By Rex Hammock, CEO

A few weeks ago, someone asked me why Apple and Facebook were fighting each other.

I had to admit that I wasn’t quite sure. It seems simple, until you try to explain it. 

On its surface, it seems like a battle over access to user data and the “advanced tracking” technology that allows Facebook to target advertising so precisely (and spookily) to users. 

Apple is about to make a change in its operating system that will make that feature more difficult to access. 

While Apple is not banning advanced tracking (you can turn it on by using Safari> Preferences > Privacy), in a coming upgrade, Apple is making advanced trafficking the default setting with the option of turning it off.

“Apple may say that they’re doing this to help people, but the moves clearly track their competitive interests,” Facebook CEO Mark Zuckerberg said in January. Facebook’s economic concern is that once prompted to opt in to being tracked, users will opt out and Facebook loses massive ad revenue.

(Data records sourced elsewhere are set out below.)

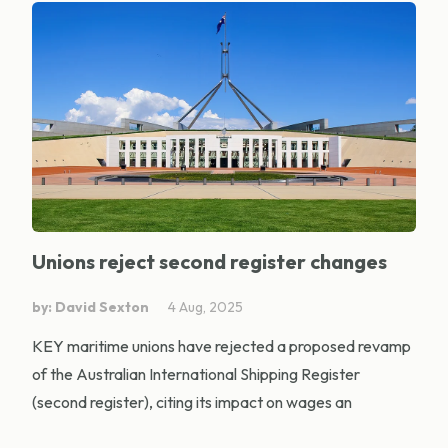
Unions reject second register changes
by: David Sexton
4 Aug, 2025
KEY maritime unions have rejected a proposed revamp
of the Australian International Shipping Register
(second register), citing its impact on wages an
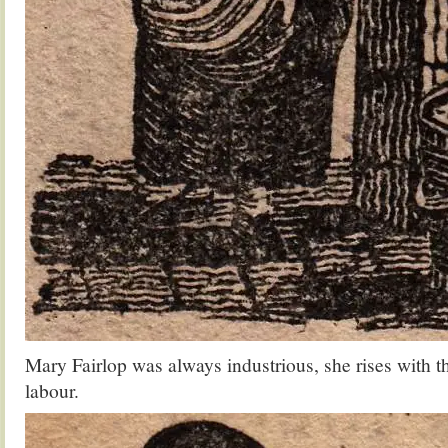
Mary Fairlop was always industrious, she rises with th
labour.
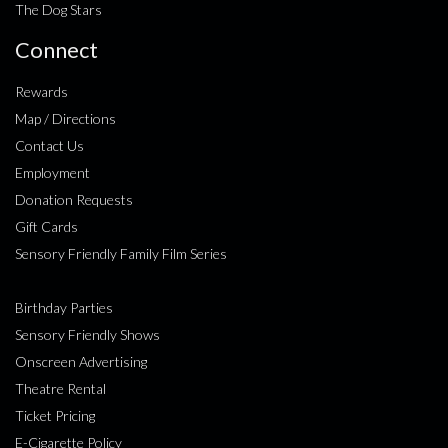
The Dog Stars
Connect
Rewards
Map / Directions
Contact Us
Employment
Donation Requests
Gift Cards
Sensory Friendly Family Film Series
Birthday Parties
Sensory Friendly Shows
Onscreen Advertising
Theatre Rental
Ticket Pricing
E-Cigarette Policy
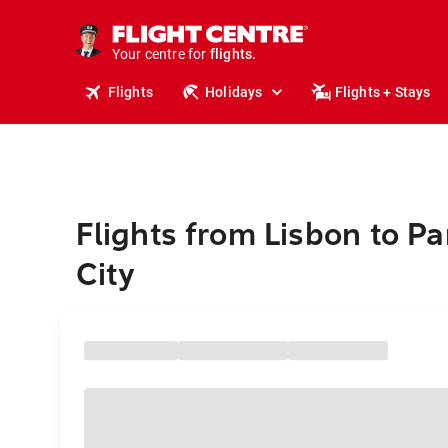
stays.
holidays.
Your centre for
flights.
travel.
Flights
Holidays
Flights + Stays
Flights from Lisbon to 
City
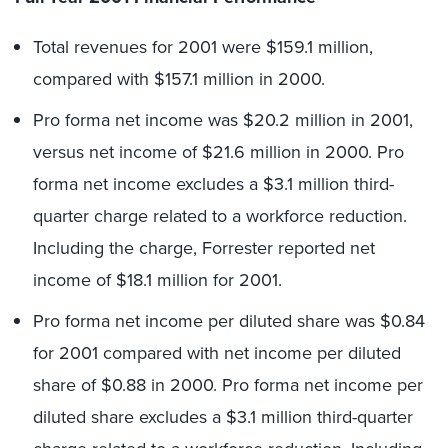
Total revenues for 2001 were $159.1 million,
compared with $157.1 million in 2000.
Pro forma net income was $20.2 million in 2001,
versus net income of $21.6 million in 2000. Pro
forma net income excludes a $3.1 million third-
quarter charge related to a workforce reduction.
Including the charge, Forrester reported net
income of $18.1 million for 2001.
Pro forma net income per diluted share was $0.84
for 2001 compared with net income per diluted
share of $0.88 in 2000. Pro forma net income per
diluted share excludes a $3.1 million third-quarter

Apple CEO Tim Cook says the change is rooted in the company’s belief that “users should have the choice over the data that is being collected about them and how it’s used.”

And on-and-on.

Why This Matters

I’ve heard this described as a battle between privacy and profit. But I believe it is more complex and nuanced than that. In reality, the issue has been taking place for the past decade. Apple believes that users should know what companies plan to do with your data and information before you share it, and Facebook sees itself as a free platform that you pay for by allowing the provider of the platform to track your data and usage and show you ads. For a marketer or user, it is important to understand—even if it seems too complex or even too simple.

Regardless of how this particular battle is ultimately resolved, it is highly unlikely to be the last conflict involving commerce and the use of personal data and information.